STEM School Performance: Leading the Way
In the few years since the first class of STEM students enrolled in North Carolina New Schools-affiliated schools, they have performed exceptionally well on virtually every measure of success compared with traditional North Carolina high schools. Such results validate the North Carolina New Schools approach to school development, whether STEM focused or not: engage students, challenge them with relevant, real-world-focused instruction, have high expectations and provide support in the form of caring, knowledgeable teachers and mentors. What's particularly noteworthy is that STEM schools-like most North Carolina New Schools-affiliated schools-have a disproportionate number of low-wealth, minority, and first-generation-college-going students.
STEM school student performance successes include the following:
• Seven of nine STEM high schools in 2011 had graduation rates exceeding 90 percent.

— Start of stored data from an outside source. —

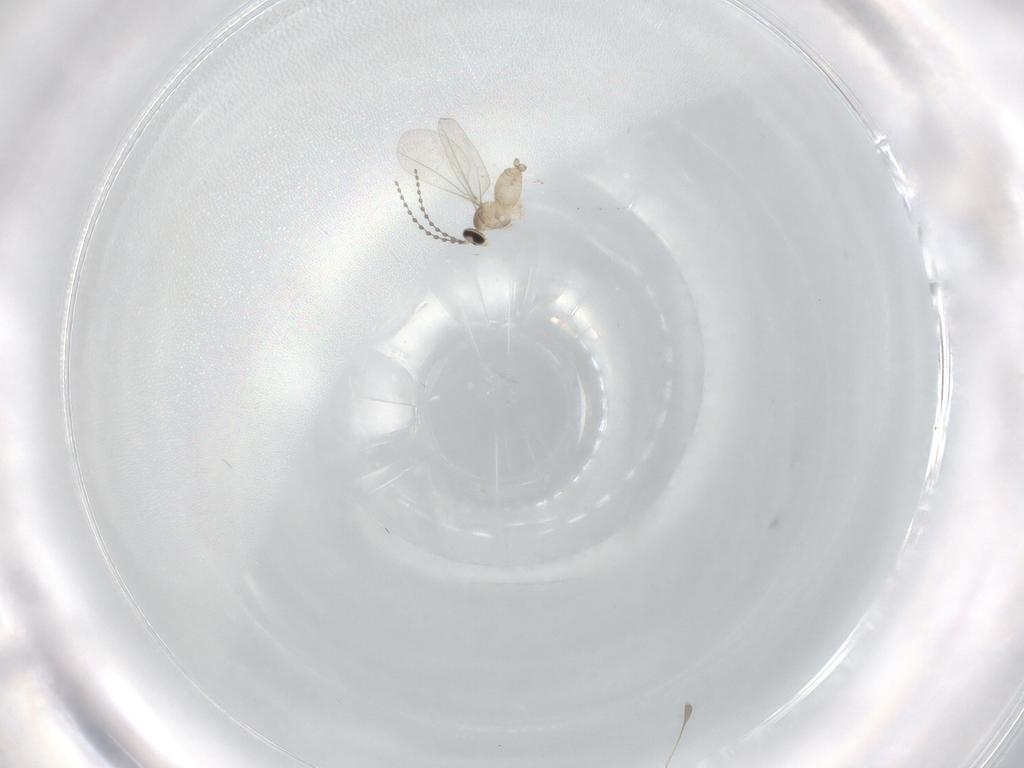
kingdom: Animalia
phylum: Arthropoda
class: Insecta
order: Diptera
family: Cecidomyiidae
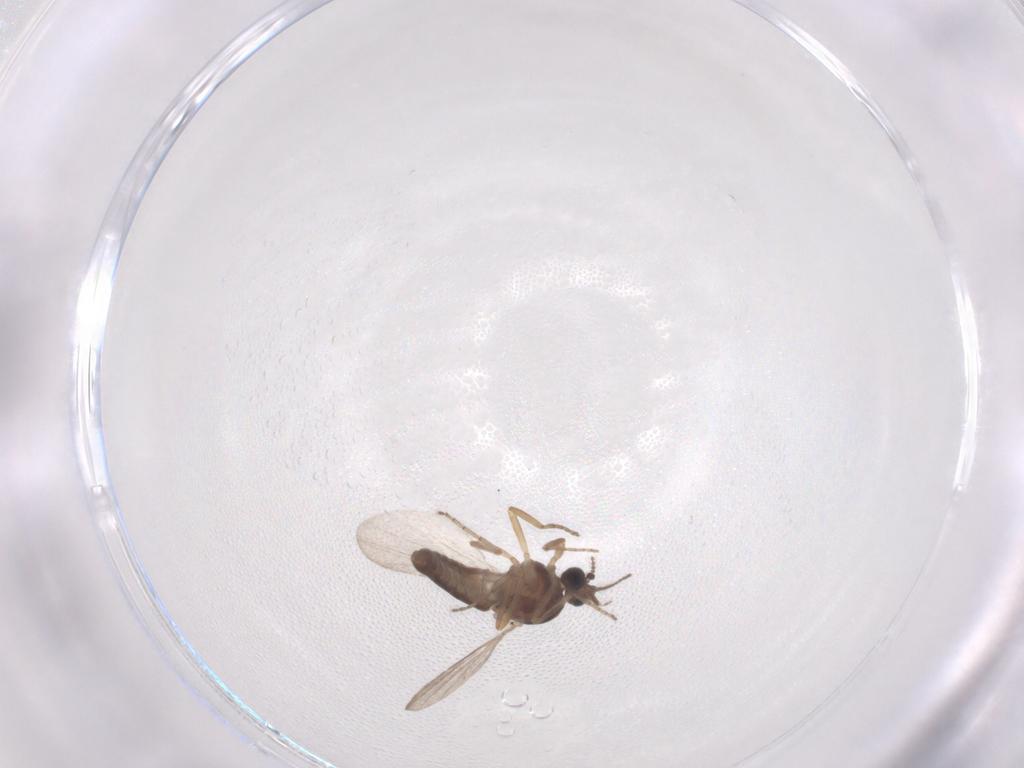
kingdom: Animalia
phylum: Arthropoda
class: Insecta
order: Diptera
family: Ceratopogonidae
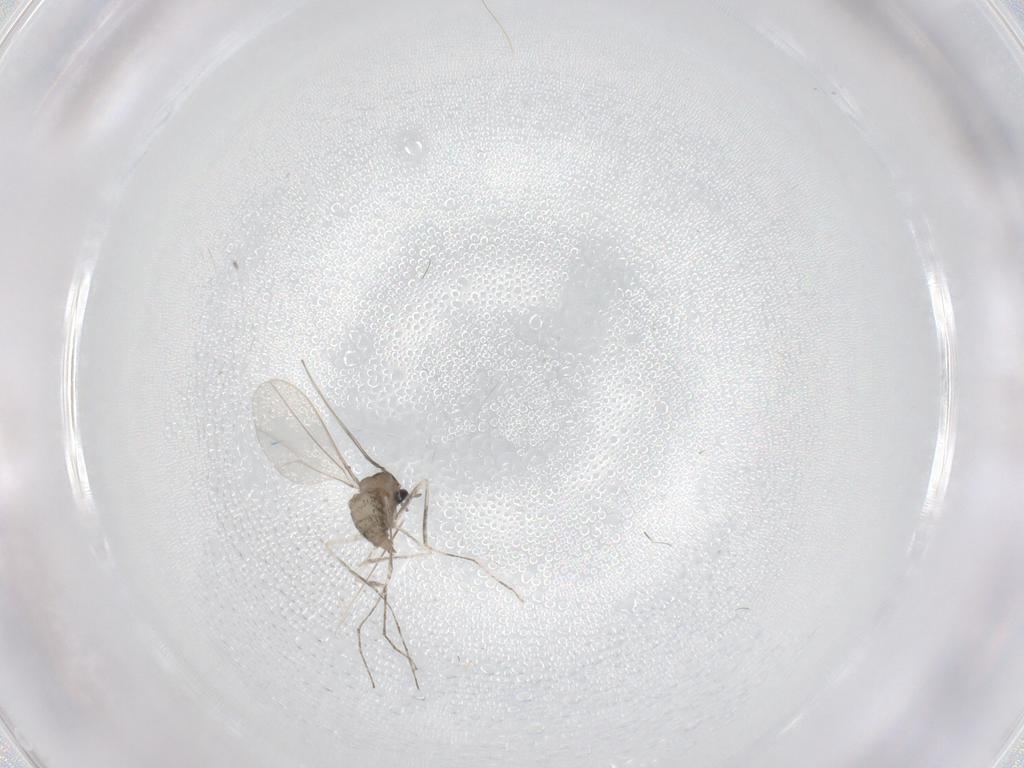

• STEM schools had significantly fewer dropouts in 2009-10, the most recent year for which data is available. The state's STEM schools had a dropout rate of 1.6 percent, less than half the 3.75 percent rate for all high schools in North Carolina.
• STEM-school students together achieved a gain of nearly 20 percentage points in 2010 on their passing rate for all state End-of-Course exams. The state's overall gain was 8.8 points.
• Students achieved similar strong results in Algebra II (27.2 point gain in passing rate for STEM students vs. 12.4 percent for the state), biology (21.9 point gain vs. 9.7 points for the state) and English I (15.5 point gain vs. 8.3 point gain for the state).
• Students in STEM schools are taking more rigorous math courses, as measured by the percentage of all students enrolled in Algebra II. In STEM schools, 31 percent took the math course in 2009-10 compared to 18 percent of all high school students statewide.